◆ WRITTEN TASK ◆
The lines from the top of the material below through the line containing "(377, 419) none -> (710, 266) //" are to be printed exactly, with pictures omitted.

◆ PROVIDED RECORDS ◆
——

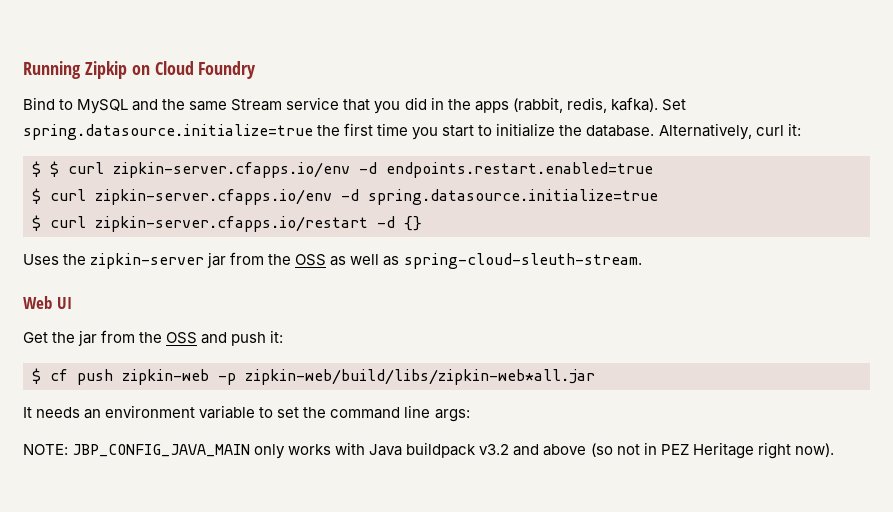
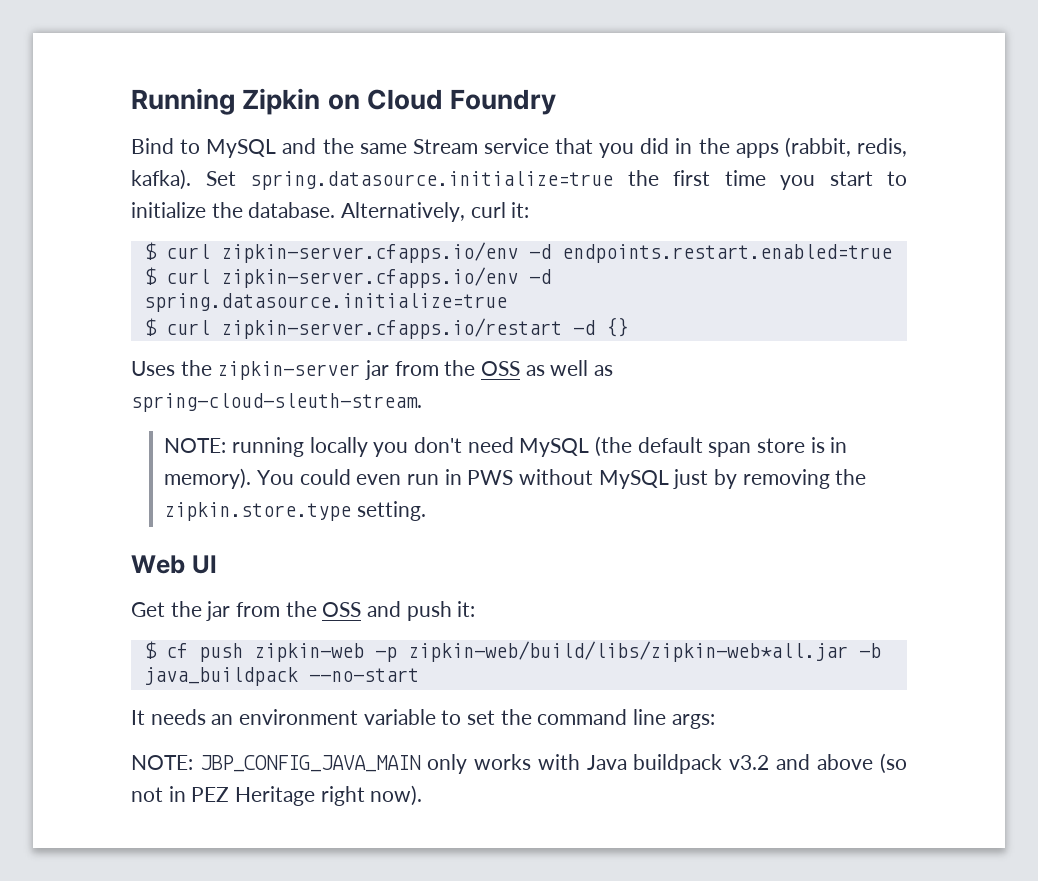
[84,61,127,79] Zipkip -> [242,88,321,115] Zipkin
[50,161,59,177] $ -> (157, 251) none
(642, 261) none -> [164,436,848,457] [164,468,867,489] [164,501,426,521] // NOTE: running locally you don't need MySQL (the default span store is in memory). You could even run in PWS without MySQL just by removing the zipkin.store.type setting.
(595, 377) none -> [858,643,881,658] [143,667,419,686] -b java_buildpack --no-start

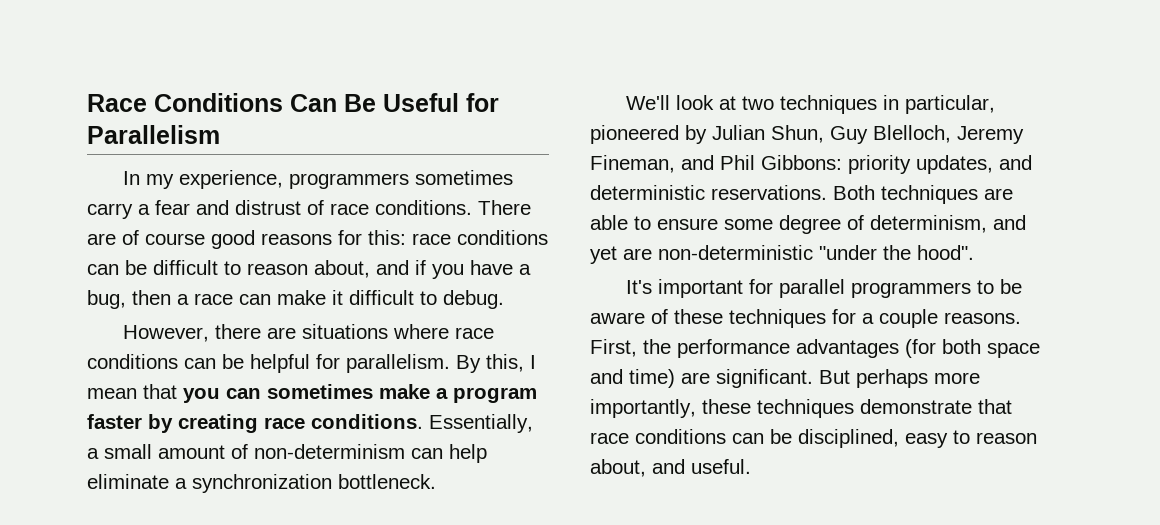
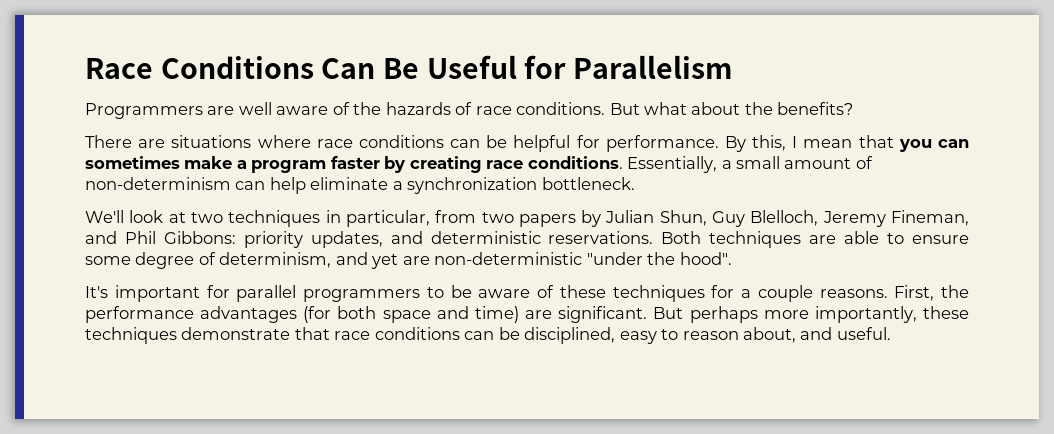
[123,170,514,189] [87,200,531,219] [87,230,548,249] [87,260,531,279] [87,290,504,309] [123,324,262,342] In my experience, programmers sometimes carry a fear and distrust of race conditions. There are of course good reasons for this: race conditions can be difficult to reason about, and if you have a bug, then a race can make it difficult to debug. // However, there -> [85,102,854,119] [85,135,132,148] Programmers are well aware of the hazards of race conditions. But what about the benefits? // There
[346,354,450,373] parallelism. -> [605,135,719,152] performance.
[590,125,679,144] pioneered -> [435,210,576,227] from two papers

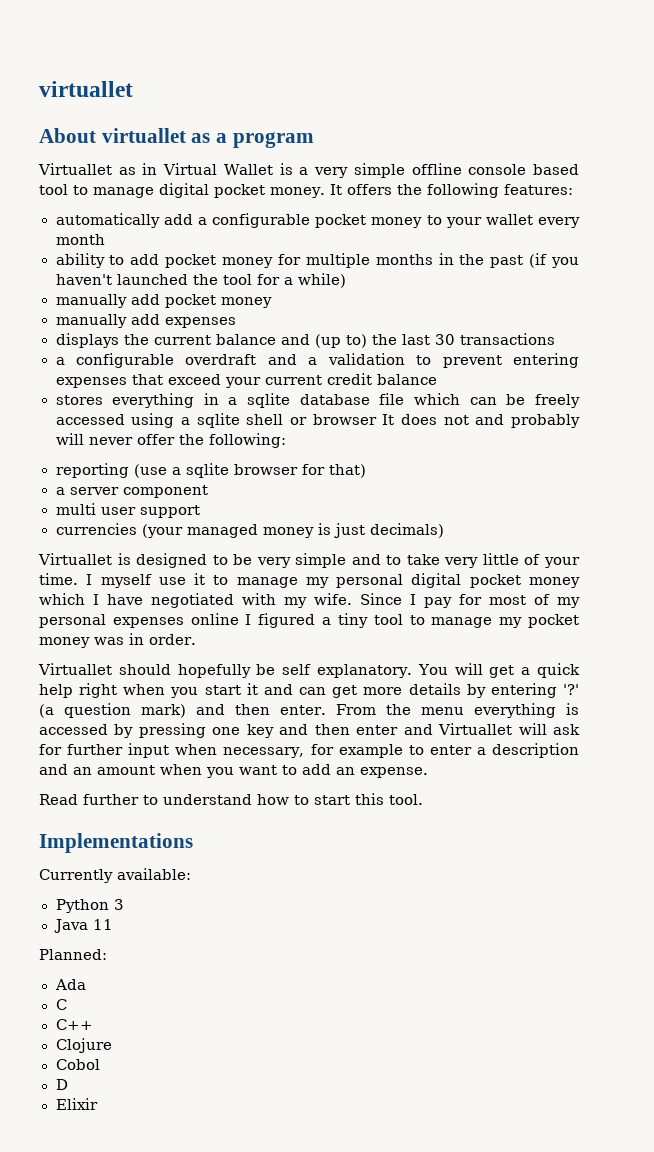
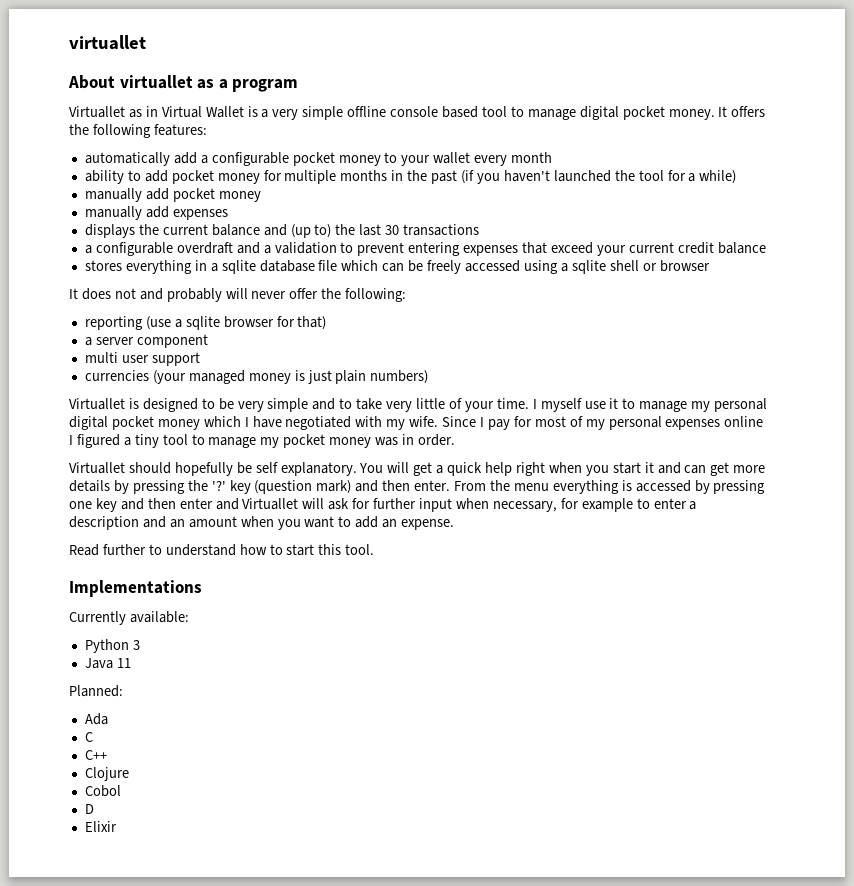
(377, 419) none -> (710, 266) //
[369,523,444,538] decimals) -> [335,370,429,384] plain numbers)
[490,683,579,698] [39,703,132,718] entering '?' (a question -> [132,480,313,494] pressing the '?' key (question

——

◆ WRITTEN RESPONSE ◆
[84,61,127,79] Zipkip -> [242,88,321,115] Zipkin
[50,161,59,177] $ -> (157, 251) none
(642, 261) none -> [164,436,848,457] [164,468,867,489] [164,501,426,521] // NOTE: running locally you don't need MySQL (the default span store is in memory). You could even run in PWS without MySQL just by removing the zipkin.store.type setting.
(595, 377) none -> [858,643,881,658] [143,667,419,686] -b java_buildpack --no-start

[123,170,514,189] [87,200,531,219] [87,230,548,249] [87,260,531,279] [87,290,504,309] [123,324,262,342] In my experience, programmers sometimes carry a fear and distrust of race conditions. There are of course good reasons for this: race conditions can be difficult to reason about, and if you have a bug, then a race can make it difficult to debug. // However, there -> [85,102,854,119] [85,135,132,148] Programmers are well aware of the hazards of race conditions. But what about the benefits? // There
[346,354,450,373] parallelism. -> [605,135,719,152] performance.
[590,125,679,144] pioneered -> [435,210,576,227] from two papers

(377, 419) none -> (710, 266) //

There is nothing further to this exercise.